Hi - just to pile on to what Christian already said...  IP-based discovery PLUS Cloud Discovery is needed to get the full IT picture of the cloud ecosystem.  This point is not very well communicated (in my humble opinion) on the docs and material.   The cloud discovery implies that it gets 'everything'.  Inaccurate.... and can be puzzling.  Read on:

  1. Cloud API discovery gets the Azure/AWS/etc ecosystem.  Like data center, virtual network definitions, image definitions etc.   It does NOT get running VM's, the OS details on the VM, running processes, active IP connections,etc..  
  2. IP-based discovery (traditional, horizontal disco) is still need to interrogate (scan) the infrastructure machines running in the cloud to get VM machine details, processes, etc.. the os-level attributes.
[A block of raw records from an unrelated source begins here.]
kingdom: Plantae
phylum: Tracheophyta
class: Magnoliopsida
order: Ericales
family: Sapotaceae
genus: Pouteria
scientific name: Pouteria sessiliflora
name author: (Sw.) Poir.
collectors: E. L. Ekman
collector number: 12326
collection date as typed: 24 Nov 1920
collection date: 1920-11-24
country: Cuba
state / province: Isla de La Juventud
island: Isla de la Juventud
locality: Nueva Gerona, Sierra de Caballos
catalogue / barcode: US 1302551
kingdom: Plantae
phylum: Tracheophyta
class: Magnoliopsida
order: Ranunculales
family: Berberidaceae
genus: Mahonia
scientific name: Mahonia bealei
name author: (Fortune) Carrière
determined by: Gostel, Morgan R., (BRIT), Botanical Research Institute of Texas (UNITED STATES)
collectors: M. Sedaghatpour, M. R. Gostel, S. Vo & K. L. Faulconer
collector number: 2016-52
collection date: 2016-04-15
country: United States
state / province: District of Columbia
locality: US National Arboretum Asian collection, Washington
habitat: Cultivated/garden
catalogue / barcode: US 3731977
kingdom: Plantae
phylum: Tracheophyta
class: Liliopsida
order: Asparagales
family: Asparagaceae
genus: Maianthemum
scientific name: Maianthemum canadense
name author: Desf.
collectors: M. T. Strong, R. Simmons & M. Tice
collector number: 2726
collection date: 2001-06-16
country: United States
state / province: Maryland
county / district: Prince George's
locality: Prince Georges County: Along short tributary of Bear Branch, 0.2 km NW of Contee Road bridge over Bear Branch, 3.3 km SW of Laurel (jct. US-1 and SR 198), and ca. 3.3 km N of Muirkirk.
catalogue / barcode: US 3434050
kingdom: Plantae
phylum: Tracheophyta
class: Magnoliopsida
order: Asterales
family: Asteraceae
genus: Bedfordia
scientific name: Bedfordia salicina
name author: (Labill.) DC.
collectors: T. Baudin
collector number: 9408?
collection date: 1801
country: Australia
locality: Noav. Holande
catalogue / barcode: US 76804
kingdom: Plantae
Then when both perspectives (API + IP) are discovered and reflected in the CMDB, the SN platform auto-magically <grin> build relationships between cloud stuff and VM stuff, to provide a more comprehensive view (relations, etc.)

Hope this helps?

chuckm
Giga Guru

To add to christianmalone and Dave Hertel, a visual representation of API cloud discovery and IP based discovery (Horizontal discovery).  The Windows Server CI (created by Horizontal Discovery) and the Virtual Machine Instance CI (created by Cloud Discovery).  When both are discovered the Virtualized by:: Virtualizes relationships is automatically created between both CIs.

find_real_file.png

Community articles that provide more details on Cloud Discovery verses Horizontal Discovery

AWS Host Based Discovery

AWS Discovery

calebc
Giga Contributor

According to AWS Discovery (thanks for the link), the relationship is based on the matching the values of object_id in both CIs. Are you able to identify what property in Windows it's using for object_id?

I've got IP and cloud discovery working in AWS and no relationships between the guest OS CIs (windows server) and the corresponding virtual machine instance.